First, and as a result of its isolation, Hawaii's remoteness means that the air is exceptionally clean and free of air pollution, continental dust, aerosols, and pollen. This doesn't just mean more rainbows, but it also means more rainbows with purer and more defined colors. Aerosols in the air in other locations of the Earth refract the color as the wavelengths approach the eye, diverting some of them and reflecting back only the color in the wavelength specific to the aerosol in question. This results in more muddled and less intense colors.

It can also work the opposite way with sunrises and sunsets, as aerosols can "filter" light already bending around the curvature of the earth to intensify one or two colors as they absorb the wavelengths from the white light and reflect sunset-y colors to the eye.

I also learned that rainbows are so important in Hawaii that their native language has different words to describe them. "Uakoko" means "earth-clinging" rainbows, "kāhili" means "standing rainbow shafts", "punakea" means "barely visible" rainbows, and "ānuenue kau pō" means "moonbows." These are just a few terms to describe the popular optical phenomenon.

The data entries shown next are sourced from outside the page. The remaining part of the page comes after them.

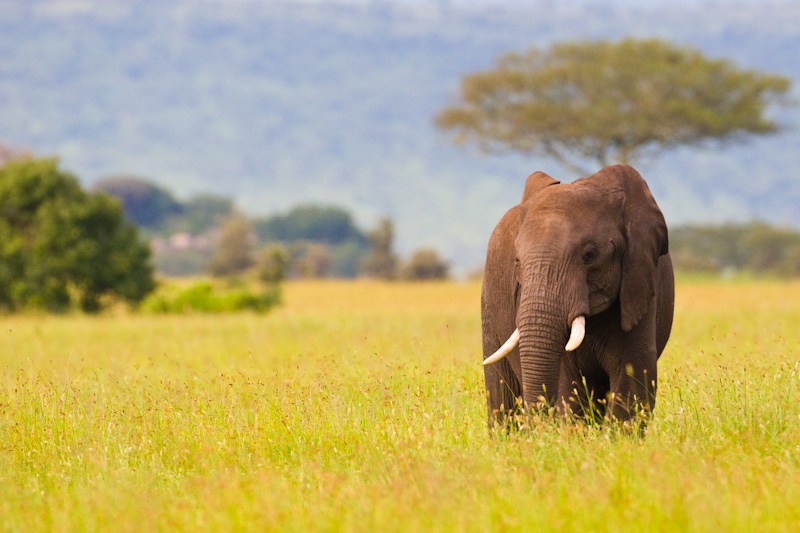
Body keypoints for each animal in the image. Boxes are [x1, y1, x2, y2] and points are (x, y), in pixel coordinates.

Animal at [482, 163, 676, 424]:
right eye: (517, 260)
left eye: (590, 255)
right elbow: (569, 387)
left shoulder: (640, 281)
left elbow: (633, 378)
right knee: (500, 396)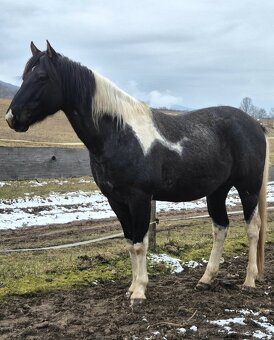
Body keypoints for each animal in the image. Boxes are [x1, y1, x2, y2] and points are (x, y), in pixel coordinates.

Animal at [5, 41, 268, 304]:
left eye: (42, 76)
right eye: (24, 76)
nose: (11, 117)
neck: (120, 133)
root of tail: (256, 125)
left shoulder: (139, 198)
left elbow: (141, 244)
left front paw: (140, 292)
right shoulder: (116, 201)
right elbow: (130, 243)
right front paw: (131, 289)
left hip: (248, 188)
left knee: (253, 228)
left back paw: (249, 281)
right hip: (217, 191)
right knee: (220, 228)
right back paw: (205, 279)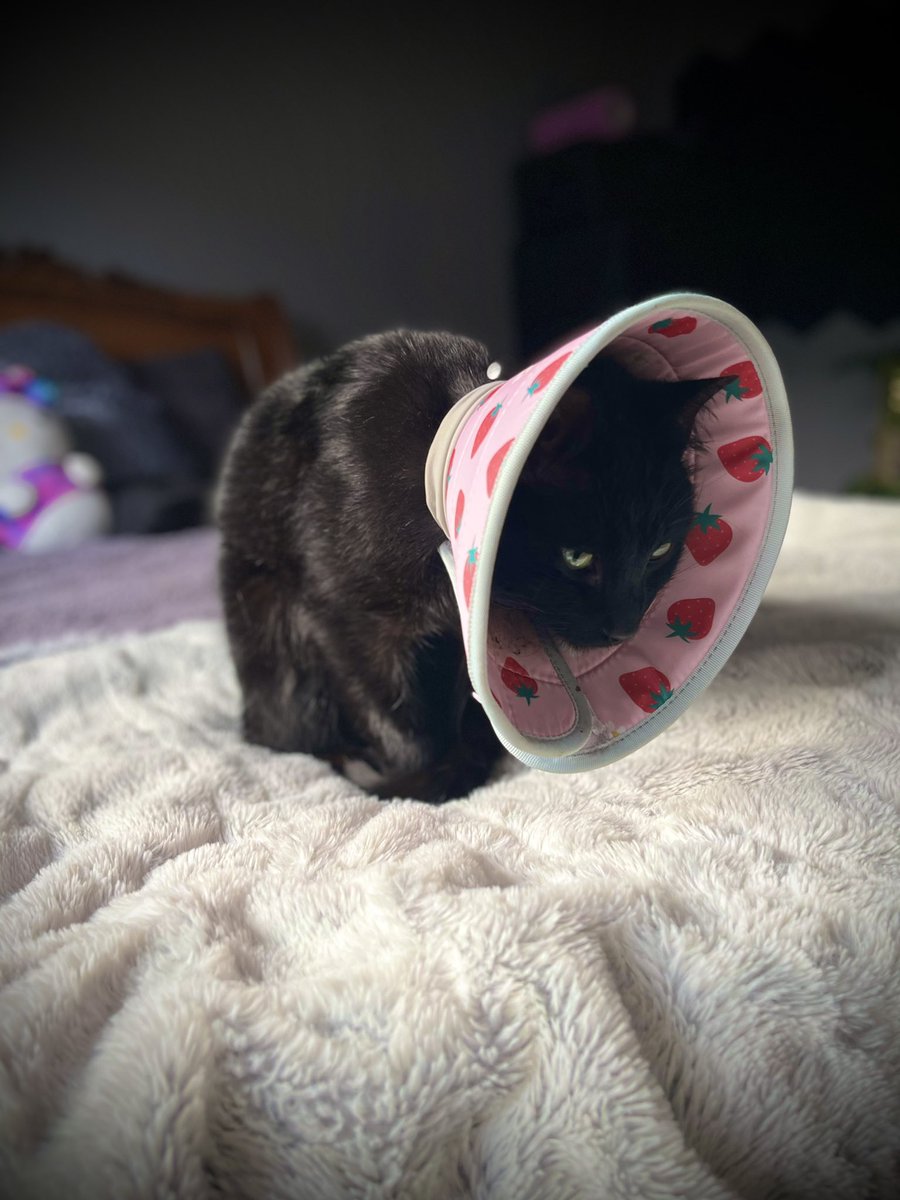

A second reason for Hawaii's spectacular rainbows is that, being out in the middle of the ocean, its weather is heavily influenced by northeast trade winds. This causes frequent rain showers with clear skies appearing between those showers. Warm sea surface temperatures heat the air close to the surface of the ocean while the tops of clouds is cooled by the proximity to outer space, resulting in deeper rain showers in the morning that produce rainbows in time for breakfast.

A third reason is that Hawaii has big mountains which redirect trade winds to assist in cloud formation.

Now that I know all this, the big question is whether or not I will ever get over to Hawaii to actually see any of this. I'm not sure of that answer. I don't like to travel all that much, as mostly my mind sees a new place as just a change of scenery for things I do everyday, which is eat, go to the bathroom, entertain myself, and sleep. I've often found that I sleep much better in my own bed, than I do when traveling. So traveling really is just a change of scenery for things I do everyday but throw in "bad sleep," which means being tired all the time. I also enjoy reading. But I feel like if I went to a new place, and blew the money to do so comfortably, that reading a book would be a horrible way to experience it. 

So, anyway, the jury is still out on that question. However, if any of you have been to Hawaii (who are reading my post today), would you confirm please on whether the rainbows were the most spectacular you have ever seen? Inquiring minds (like mine) want to know.